I recently finished Split Fiction and they really nailed it. I hope studios take notice!
When we played it, we had just finished It Takes Two, which was also great, but Split Fiction immediately dethroned it. I can't wait to see what Hazelight comes up with next.
I'd highly recommend Split Fiction, both for its game play and story. It is also superior to It Takes Two in that there is no part where the games "to continue playing, press X to dismember your daughter's anthropomorphic stuffed animal to make her cry". That was a jarring and unpleasant shift in tone for an otherwise mostly light-hearted game.
The way things interact in the game world peaked around mid 2000s, just in time when CPUs started to not follow moors law.
As of now, interactive environments are still almost as good as half life 2 from 2004. Gaming is all about the feel of it, which also includes the visual component.
This feature was mostly ignored by the playerbase because developers found it easier to create static setups and focus on iterating on other parts of their gameplay.
The problem is the opportunity cost of destructible terrain was too high. Developers could get fun for lower effort by creating linear levels with better design/graphics/etc as destructible terrain makes everything "blocky" without significant developer work.
Yes, as a game it had a lot of flaws that many other games also had, but the things it excelled at were absolutely unique.
Everything has weight and flows spectacularly. They used a combination of key framed animations and procedural to have limbs conform to surfaces and have additional physics applied when needed. Combined with the physics system on the characters feathers and clothing, it all just ties together very well. It had a long development time of 9 years, before that became almost a standard, and it was basically just spent perfecting that system.
It also helps that they threw the bulk of the GPU time on the giant character to give it highwaulity shadow and highlights to ground it in the environment so well.
But the environment is a little bit of a let down in that the assets are clearly from the original Ps3 version they were working on. They cleaned it all up well enough with decent enough AA with everything being well 'grounded' but there was only so much they could do. There are a lot of assets that show the original memory limitations.
The problem was that the frame rate would drop terribly due to a lot of their decisions. And this is after they reportedly they had to significantly reduce the animations system capabilities over the Ps3 version because it was original designed to work with the Cell's strengths. Also took over a year just to port from the Ps3 to Ps4 due to the hyper specific tech they had built. Probably one of the few titles where the Cell's strengths shone well over the Ps4's architecture. If feels like if it was done today with modern GPU tech, they could do something amazing with this. But I think it is going to be permanently stuck on Ps4.

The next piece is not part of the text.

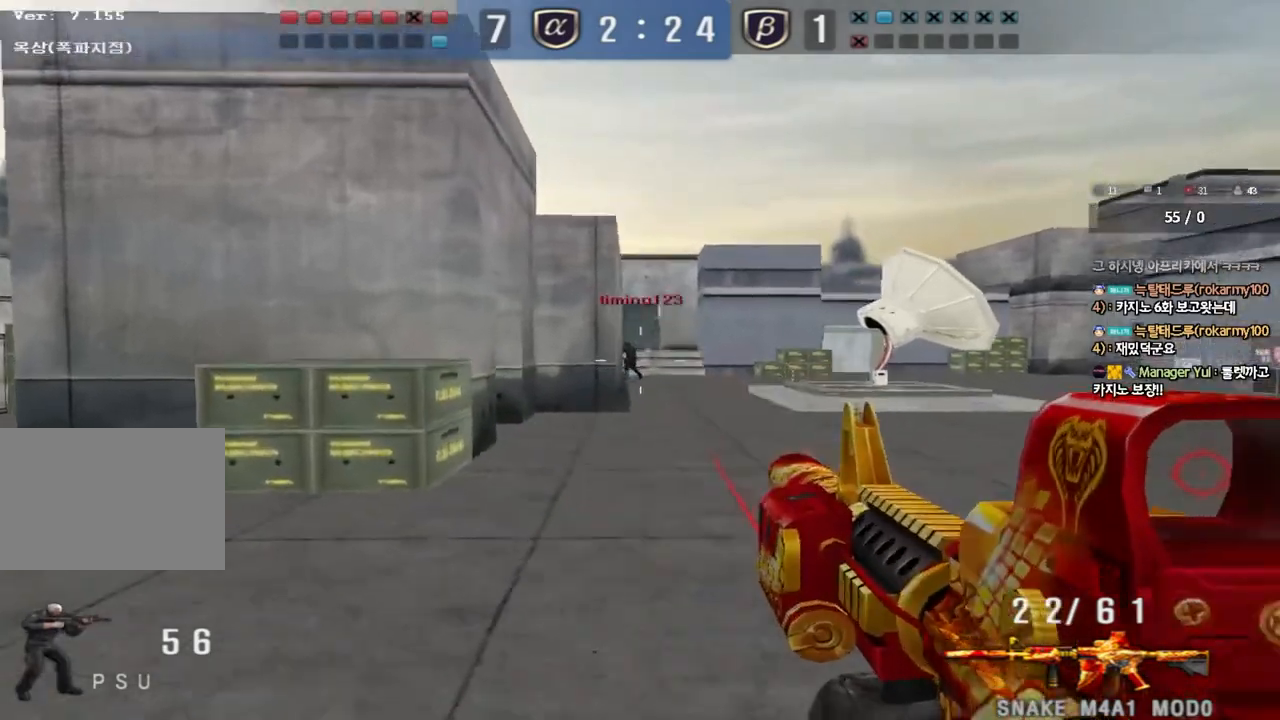
{"keys": ["a", "w"], "events": [[17, "d", "down"], [200, "d", "up"], [200, "w", "up"], [217, "ctrl", "down"], [300, "a", "down"], [317, "w", "down"], [333, "ctrl", "up"]]}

If you haven't played it, I wouldn't give it a hard recommendation because the gameplay is very fiddley in trying to conform to the animation system and most people just don't really get into the vibe of it all. But do check out a few minutes of it in action on Youtube and just to see how it all flows.
It is an wonderfully flawed ambitiously frustrating masterpiece. The vision is strong, some of the tech is strong, but the gameplay is a little weak and some parts of the tech is weaker.
I do see that the creator Fumito Ueda with Gen Design has a new title being funded by Epic called "Gen Altus" and it looks like they are taking all their skills over to UE5, it is going to be fun to see.
Switch 2 is a fantastic console with an astonishingly fun first party library, and Nintendo just over there doing their own thing like they’ve always done.
I spent a few years in and around the industry and there was so much insanity around the need for in game monetization that it just made things much worse.
And because the game studios didn't care about it, none of the money stuff worked, making executives even more upset.
All to catch some vision of F2P money which is an entirely different business that these companies couldn't possibly support.
It's very sad for the industry overall (this particular decision is MS killing stuff off because the margins aren't good enough to funnel more cash into GPU gods).
But there's one specific statistic to why Nintendo can keep doing what it does in a way no one else can: 98% retention rate. You get into Nintendo and you basically never leave. Even for Japan, that's well above the 70% retention rate you'd expect. Keeping that kind of institutional knowledge for an entire career makes them really good at what they do, and the unfortunate decades of Japan's economy meant they were less tempted by amassing huge loans or risks on experimental stuff.
Maybe they didn't become trillionaires, but it means they amassed a huge war chest and can weather storms that US companies are currently in the middle of.
> I like to think of it like buying a car. Admit it. Your left brain looks at a vehicle in terms of the numbers. What's the horsepower? The towing capacity? The 0-60? That's our competitor's approach. But your right brain is different. There's only one question out there: sitting behind the wheel, where will this baby take me? In other words, do you want to go just a little bit faster, down the same streets you've always driven, or down a new road, to places you've never seen before? That's the difference with Nintendo DS.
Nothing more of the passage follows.